**Task details**: Return every entry exactly as written, with the pictures removed.

**Exercise materials**:
────────
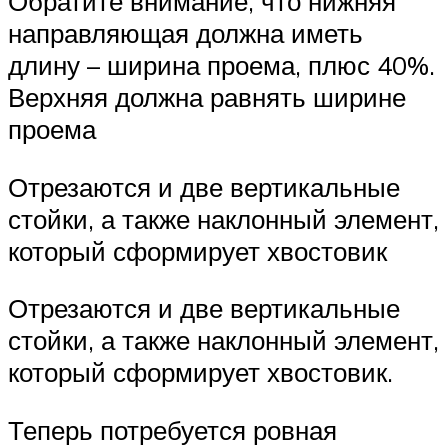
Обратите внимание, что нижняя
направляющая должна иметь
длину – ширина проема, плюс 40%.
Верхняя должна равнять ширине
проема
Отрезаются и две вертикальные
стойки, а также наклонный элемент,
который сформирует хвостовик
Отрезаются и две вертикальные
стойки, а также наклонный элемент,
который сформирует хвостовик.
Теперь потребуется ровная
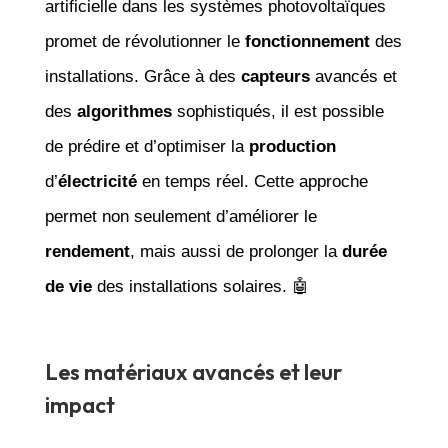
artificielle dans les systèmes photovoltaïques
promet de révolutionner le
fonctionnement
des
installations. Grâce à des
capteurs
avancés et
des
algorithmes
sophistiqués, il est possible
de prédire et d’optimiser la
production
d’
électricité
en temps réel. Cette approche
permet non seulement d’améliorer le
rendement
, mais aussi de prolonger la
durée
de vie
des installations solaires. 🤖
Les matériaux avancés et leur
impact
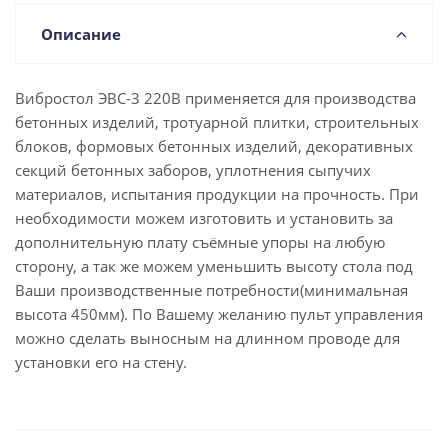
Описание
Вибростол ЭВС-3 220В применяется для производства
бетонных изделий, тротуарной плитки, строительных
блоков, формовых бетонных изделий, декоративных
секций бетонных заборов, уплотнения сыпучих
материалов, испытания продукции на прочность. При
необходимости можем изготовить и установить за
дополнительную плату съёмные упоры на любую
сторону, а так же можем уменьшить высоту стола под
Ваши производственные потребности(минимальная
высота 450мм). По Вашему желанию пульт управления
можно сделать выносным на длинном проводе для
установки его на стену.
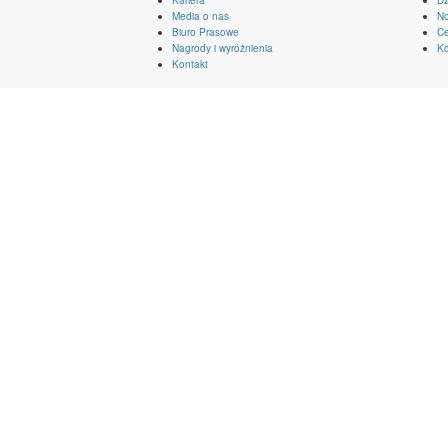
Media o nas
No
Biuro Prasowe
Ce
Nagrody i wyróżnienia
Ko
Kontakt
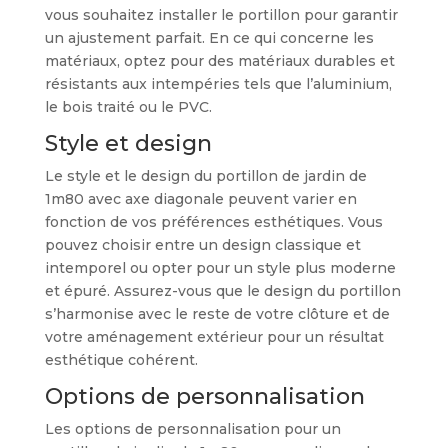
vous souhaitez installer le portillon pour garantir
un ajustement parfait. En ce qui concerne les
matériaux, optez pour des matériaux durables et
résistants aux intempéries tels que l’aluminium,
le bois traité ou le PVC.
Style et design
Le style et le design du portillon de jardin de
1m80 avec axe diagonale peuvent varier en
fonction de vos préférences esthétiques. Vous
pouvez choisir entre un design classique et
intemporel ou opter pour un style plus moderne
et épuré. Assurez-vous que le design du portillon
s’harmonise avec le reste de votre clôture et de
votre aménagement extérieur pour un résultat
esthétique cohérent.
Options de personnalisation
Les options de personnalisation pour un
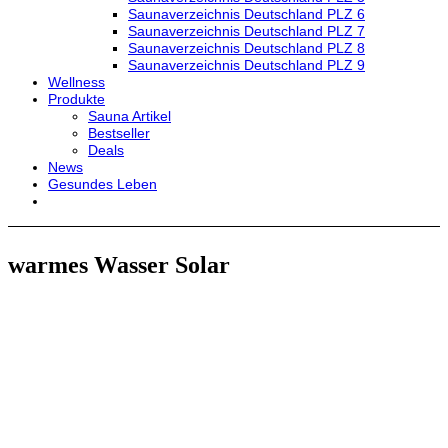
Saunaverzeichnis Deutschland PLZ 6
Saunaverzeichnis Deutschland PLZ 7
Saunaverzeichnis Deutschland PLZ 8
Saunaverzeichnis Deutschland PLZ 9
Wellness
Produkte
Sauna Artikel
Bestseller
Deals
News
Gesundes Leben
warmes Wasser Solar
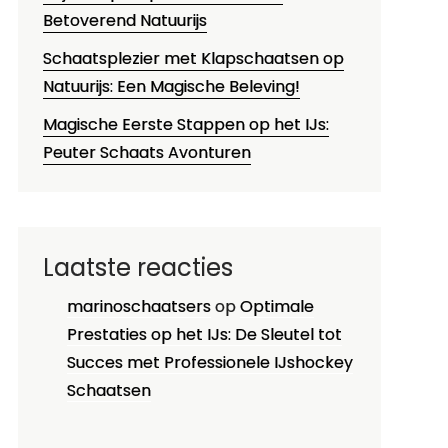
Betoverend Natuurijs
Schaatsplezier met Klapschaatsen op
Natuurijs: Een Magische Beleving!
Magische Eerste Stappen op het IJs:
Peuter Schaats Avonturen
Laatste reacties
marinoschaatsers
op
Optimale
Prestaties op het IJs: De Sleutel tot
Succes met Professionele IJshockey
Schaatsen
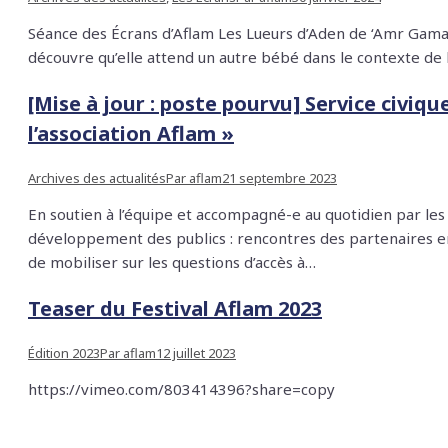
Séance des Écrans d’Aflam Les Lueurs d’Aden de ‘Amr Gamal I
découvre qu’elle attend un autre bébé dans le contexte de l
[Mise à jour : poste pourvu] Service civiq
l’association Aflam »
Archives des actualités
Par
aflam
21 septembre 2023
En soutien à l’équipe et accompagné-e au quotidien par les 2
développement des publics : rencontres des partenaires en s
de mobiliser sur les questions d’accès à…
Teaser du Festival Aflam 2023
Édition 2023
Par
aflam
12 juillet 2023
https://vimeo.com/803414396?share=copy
────────
**Answer**:
Обратите внимание, что нижняя
направляющая должна иметь
длину – ширина проема, плюс 40%.
Верхняя должна равнять ширине
проема
Отрезаются и две вертикальные
стойки, а также наклонный элемент,
который сформирует хвостовик
Отрезаются и две вертикальные
стойки, а также наклонный элемент,
который сформирует хвостовик.
Теперь потребуется ровная
artificielle dans les systèmes photovoltaïques
promet de révolutionner le
fonctionnement
des
installations. Grâce à des
capteurs
avancés et
des
algorithmes
sophistiqués, il est possible
de prédire et d’optimiser la
production
d’
électricité
en temps réel. Cette approche
permet non seulement d’améliorer le
rendement
, mais aussi de prolonger la
durée
de vie
des installations solaires. 🤖
Les matériaux avancés et leur
impact
Описание
Вибростол ЭВС-3 220В применяется для производства
бетонных изделий, тротуарной плитки, строительных
блоков, формовых бетонных изделий, декоративных
секций бетонных заборов, уплотнения сыпучих
материалов, испытания продукции на прочность. При
необходимости можем изготовить и установить за
дополнительную плату съёмные упоры на любую
сторону, а так же можем уменьшить высоту стола под
Ваши производственные потребности(минимальная
высота 450мм). По Вашему желанию пульт управления
можно сделать выносным на длинном проводе для
установки его на стену.
Media o nas
No
Biuro Prasowe
Ce
Nagrody i wyróżnienia
Ko
Kontakt
vous souhaitez installer le portillon pour garantir
un ajustement parfait. En ce qui concerne les
matériaux, optez pour des matériaux durables et
résistants aux intempéries tels que l’aluminium,
le bois traité ou le PVC.
Style et design
Le style et le design du portillon de jardin de
1m80 avec axe diagonale peuvent varier en
fonction de vos préférences esthétiques. Vous
pouvez choisir entre un design classique et
intemporel ou opter pour un style plus moderne
et épuré. Assurez-vous que le design du portillon
s’harmonise avec le reste de votre clôture et de
votre aménagement extérieur pour un résultat
esthétique cohérent.
Options de personnalisation
Les options de personnalisation pour un
Saunaverzeichnis Deutschland PLZ 6
Saunaverzeichnis Deutschland PLZ 7
Saunaverzeichnis Deutschland PLZ 8
Saunaverzeichnis Deutschland PLZ 9
Wellness
Produkte
Sauna Artikel
Bestseller
Deals
News
Gesundes Leben
warmes Wasser Solar
Betoverend Natuurijs
Schaatsplezier met Klapschaatsen op
Natuurijs: Een Magische Beleving!
Magische Eerste Stappen op het IJs:
Peuter Schaats Avonturen
Laatste reacties
marinoschaatsers
op
Optimale
Prestaties op het IJs: De Sleutel tot
Succes met Professionele IJshockey
Schaatsen
Séance des Écrans d’Aflam Les Lueurs d’Aden de ‘Amr Gamal I
découvre qu’elle attend un autre bébé dans le contexte de l
[Mise à jour : poste pourvu] Service civiq
l’association Aflam »
Archives des actualités
Par
aflam
21 septembre 2023
En soutien à l’équipe et accompagné-e au quotidien par les 2
développement des publics : rencontres des partenaires en s
de mobiliser sur les questions d’accès à…
Teaser du Festival Aflam 2023
Édition 2023
Par
aflam
12 juillet 2023
https://vimeo.com/803414396?share=copy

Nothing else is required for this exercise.